D’ailleurs, un rapide coup d’œil aux proches alentours lève le doute : le Parc des Expo est blindé et dégueule de viande saoûle. J’ai tout autant de mal à m’enthousiasmer pour le récit narrant la performance des minots de Carbon Airways – on parle quand même d’un mash-up Jordi Vs Crystals Castle – que pour les ambitions ubuesques d’un Don Rimini perchant sa table de mixage à vingt mètres de hauteur. Il faut bien ça pour s’étonner d’autre chose que de la grégarité d’une techno ultra conventionnelle, à quelques beats près de ses Ed Banger de potes.

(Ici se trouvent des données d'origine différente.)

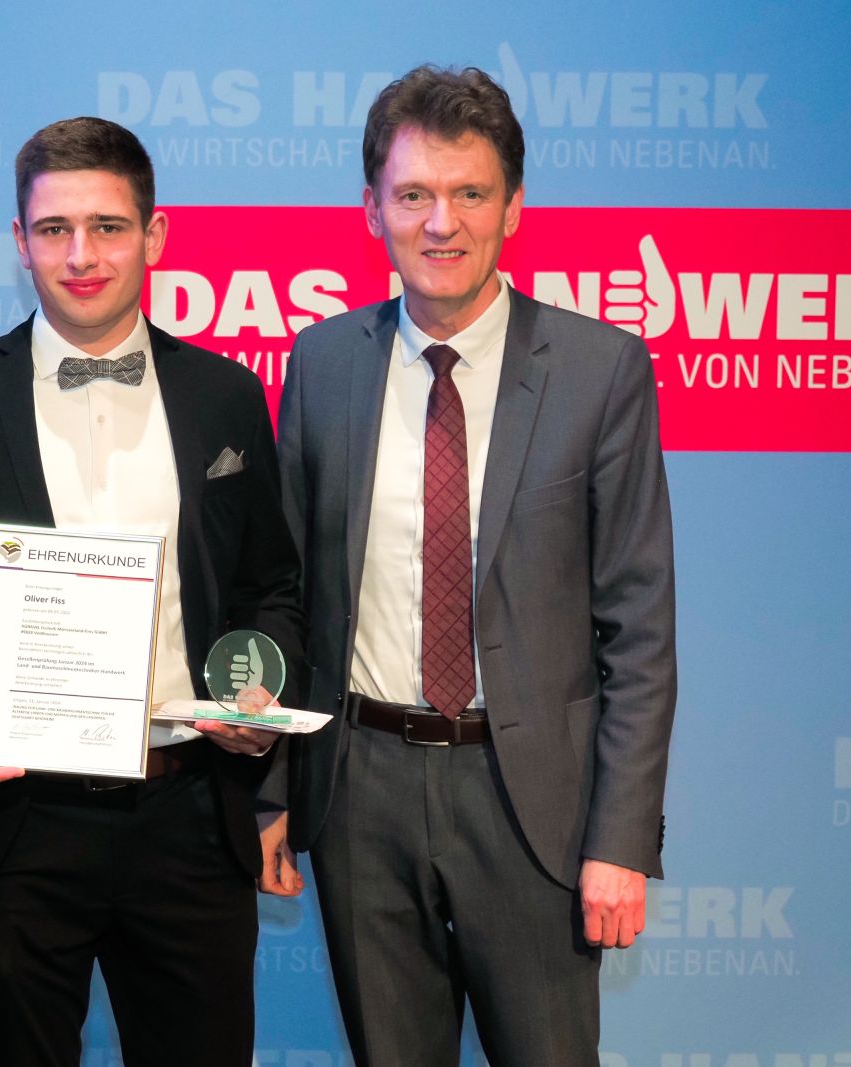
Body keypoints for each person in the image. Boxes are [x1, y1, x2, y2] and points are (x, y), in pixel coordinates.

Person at [0, 116, 304, 1066]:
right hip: (11, 824)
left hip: (190, 819)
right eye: (54, 229)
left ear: (155, 235)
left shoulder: (226, 395)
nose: (81, 255)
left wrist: (259, 694)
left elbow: (271, 586)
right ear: (19, 242)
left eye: (107, 227)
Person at [258, 65, 677, 1065]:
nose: (440, 223)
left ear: (513, 207)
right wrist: (271, 792)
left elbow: (639, 631)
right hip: (359, 789)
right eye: (412, 194)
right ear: (371, 209)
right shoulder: (321, 365)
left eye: (469, 193)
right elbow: (287, 598)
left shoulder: (599, 371)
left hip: (530, 800)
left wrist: (620, 838)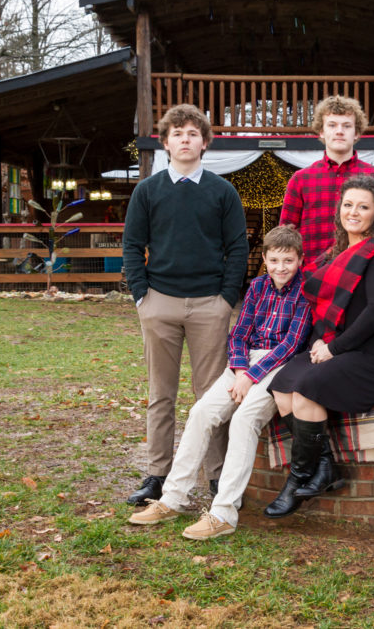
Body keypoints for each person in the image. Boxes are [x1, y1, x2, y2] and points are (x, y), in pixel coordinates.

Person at [128, 226, 311, 538]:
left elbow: (291, 344)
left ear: (300, 260)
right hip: (244, 364)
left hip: (279, 367)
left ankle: (224, 513)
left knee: (243, 420)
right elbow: (239, 333)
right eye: (276, 260)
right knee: (201, 413)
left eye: (289, 261)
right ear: (265, 258)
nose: (282, 267)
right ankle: (173, 498)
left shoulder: (305, 290)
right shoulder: (257, 287)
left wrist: (252, 378)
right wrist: (241, 371)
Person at [122, 103, 249, 506]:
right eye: (177, 133)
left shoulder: (221, 191)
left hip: (209, 304)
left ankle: (217, 478)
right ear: (166, 142)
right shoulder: (148, 191)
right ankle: (157, 474)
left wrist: (226, 298)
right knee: (161, 393)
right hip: (160, 302)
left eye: (193, 133)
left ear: (205, 142)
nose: (185, 139)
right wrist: (142, 295)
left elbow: (238, 248)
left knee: (211, 394)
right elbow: (131, 245)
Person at [264, 175, 374, 518]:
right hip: (332, 345)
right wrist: (319, 341)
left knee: (307, 389)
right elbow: (321, 308)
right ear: (339, 209)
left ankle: (296, 481)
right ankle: (325, 466)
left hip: (371, 355)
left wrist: (334, 348)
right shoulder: (334, 252)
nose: (354, 212)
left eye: (363, 207)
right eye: (348, 205)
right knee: (282, 386)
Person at [279, 95, 374, 265]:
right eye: (332, 125)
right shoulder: (301, 180)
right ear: (321, 131)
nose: (339, 131)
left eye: (347, 126)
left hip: (362, 273)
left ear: (356, 133)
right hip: (312, 275)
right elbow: (285, 236)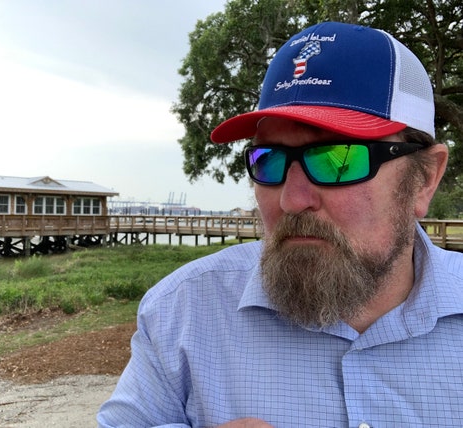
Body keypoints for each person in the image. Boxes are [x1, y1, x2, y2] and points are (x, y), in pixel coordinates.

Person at [97, 21, 463, 427]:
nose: (291, 200)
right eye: (269, 160)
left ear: (425, 178)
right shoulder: (180, 315)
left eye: (337, 160)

Les odes rappées, iconoclastes et addictives de Shabazz Palaces, tout comme les nappes électroniques d’un Agoria plus qu’acclamé, sauvent les meubles d’une soirée en manque cruel de héros et de légendes. Des inutiles Spank Rock aux éclectiques Janice Graham Band et autres Nguzunguzu, il est définitivement trop compliqué pour nous de faire autre chose que de turbiner non loin du bar. Après tout, cela fait partie du jeu et le DJ du bar pro sait tenir ses ouailles à merveille. Qu’il se dénonce.